CONSIGNES:
**a.** Dans le texte sur « Hérédité », résumez plus brièvement le paragraphe qui commence par « Y a-t-il pire horreur », en conservant ses faits principaux.
**b.** Recopiez mot pour mot le passage du texte sur « Hérédité » qui va de « avec: Toni ColletteMilly » à « signé Ari Aster. ».

TEXTE D'ÉTUDE:
___

Hérédité

(Hereditary)

2018

réalisé par: Ari Aster

avec: Toni ColletteMilly ShapiroGabriel Byrne

Y a-t-il pire horreur au cinéma que celle qui s’immisce dans ce qu’on a de plus sacré et d’intime? Depuis toujours, les films de genre ont malmené la cellule familiale et régulièrement, ils y reviennent, pour porter un nouveau coup qui nous prend aux tripes. Parfois c’est très léger, un simple divertissement qui torture ses personnages, mais il arrive également que certaines oeuvres, en utilisant les codes de l’angoisse, marquent au fer rouge le spectateur par la pertinence de leur propos. “Hérédité” est de cette trempe, de ces films qui utilisent si bien le fond et la forme qu’ils finissent par nous rester en tête, nous force à réfléchir, et nous reviennent perpétuellement en mémoire pour nous rappeler la cicatrice qu’ils ont laissé au fond de nous. Retour sur un coup de maître, et pourtant un premier long-métrage, signé Ari Aster.

___

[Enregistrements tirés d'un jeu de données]
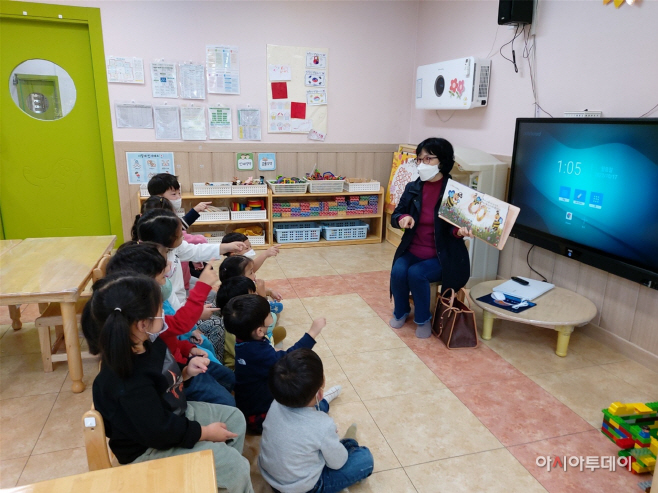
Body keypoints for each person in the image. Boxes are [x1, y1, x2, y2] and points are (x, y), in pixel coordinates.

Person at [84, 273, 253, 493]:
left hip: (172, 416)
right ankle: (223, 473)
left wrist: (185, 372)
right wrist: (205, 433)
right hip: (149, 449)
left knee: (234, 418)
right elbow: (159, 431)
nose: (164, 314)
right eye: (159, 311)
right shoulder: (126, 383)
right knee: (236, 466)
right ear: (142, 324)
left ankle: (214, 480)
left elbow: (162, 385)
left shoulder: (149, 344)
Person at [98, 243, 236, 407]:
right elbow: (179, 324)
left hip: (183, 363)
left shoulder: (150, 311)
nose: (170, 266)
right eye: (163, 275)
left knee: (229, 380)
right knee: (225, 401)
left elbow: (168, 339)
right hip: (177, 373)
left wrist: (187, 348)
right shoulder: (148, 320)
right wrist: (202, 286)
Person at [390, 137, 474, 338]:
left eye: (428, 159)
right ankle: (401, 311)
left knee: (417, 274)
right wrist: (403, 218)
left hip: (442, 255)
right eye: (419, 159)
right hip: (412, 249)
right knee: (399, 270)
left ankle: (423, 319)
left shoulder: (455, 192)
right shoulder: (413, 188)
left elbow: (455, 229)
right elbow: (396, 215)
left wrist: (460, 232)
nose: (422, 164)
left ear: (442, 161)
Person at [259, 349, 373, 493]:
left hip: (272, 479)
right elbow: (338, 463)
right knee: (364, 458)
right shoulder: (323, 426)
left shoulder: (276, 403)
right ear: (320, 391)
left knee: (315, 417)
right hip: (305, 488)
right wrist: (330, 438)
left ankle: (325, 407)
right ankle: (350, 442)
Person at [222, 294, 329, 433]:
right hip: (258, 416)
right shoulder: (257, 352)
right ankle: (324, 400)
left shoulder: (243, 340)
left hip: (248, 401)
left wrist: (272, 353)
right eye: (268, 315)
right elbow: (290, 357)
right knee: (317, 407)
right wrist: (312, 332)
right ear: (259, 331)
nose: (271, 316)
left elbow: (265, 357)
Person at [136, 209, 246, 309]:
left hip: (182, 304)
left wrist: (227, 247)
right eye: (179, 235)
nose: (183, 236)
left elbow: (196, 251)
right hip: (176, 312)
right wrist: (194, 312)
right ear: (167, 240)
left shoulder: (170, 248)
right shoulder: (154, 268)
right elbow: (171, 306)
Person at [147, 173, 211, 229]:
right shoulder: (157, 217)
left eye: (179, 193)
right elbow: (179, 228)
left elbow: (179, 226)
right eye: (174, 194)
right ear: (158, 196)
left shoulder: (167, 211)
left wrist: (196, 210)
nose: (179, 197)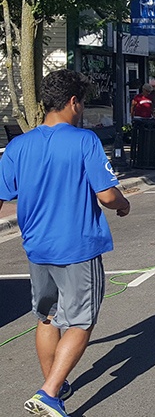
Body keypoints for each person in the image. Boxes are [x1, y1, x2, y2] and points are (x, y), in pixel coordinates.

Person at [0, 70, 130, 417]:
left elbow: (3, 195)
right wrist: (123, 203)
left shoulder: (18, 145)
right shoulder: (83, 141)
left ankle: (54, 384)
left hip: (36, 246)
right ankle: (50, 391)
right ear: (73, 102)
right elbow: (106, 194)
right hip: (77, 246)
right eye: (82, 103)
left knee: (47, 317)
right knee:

___

RÉPONSES ATTENDUES:
**a.** Les films de genre s'en prennent depuis toujours à la cellule familiale. Certains ne sont qu'un divertissement léger, d'autres marquent durablement le spectateur par la pertinence de leur propos. « Hérédité » appartient à cette seconde catégorie : il maîtrise le fond comme la forme, reste en tête et pousse à réfléchir. C'est un coup de maître, et pourtant le premier long-métrage d'Ari Aster.

**b.**
avec: Toni ColletteMilly ShapiroGabriel Byrne

Y a-t-il pire horreur au cinéma que celle qui s’immisce dans ce qu’on a de plus sacré et d’intime? Depuis toujours, les films de genre ont malmené la cellule familiale et régulièrement, ils y reviennent, pour porter un nouveau coup qui nous prend aux tripes. Parfois c’est très léger, un simple divertissement qui torture ses personnages, mais il arrive également que certaines oeuvres, en utilisant les codes de l’angoisse, marquent au fer rouge le spectateur par la pertinence de leur propos. “Hérédité” est de cette trempe, de ces films qui utilisent si bien le fond et la forme qu’ils finissent par nous rester en tête, nous force à réfléchir, et nous reviennent perpétuellement en mémoire pour nous rappeler la cicatrice qu’ils ont laissé au fond de nous. Retour sur un coup de maître, et pourtant un premier long-métrage, signé Ari Aster.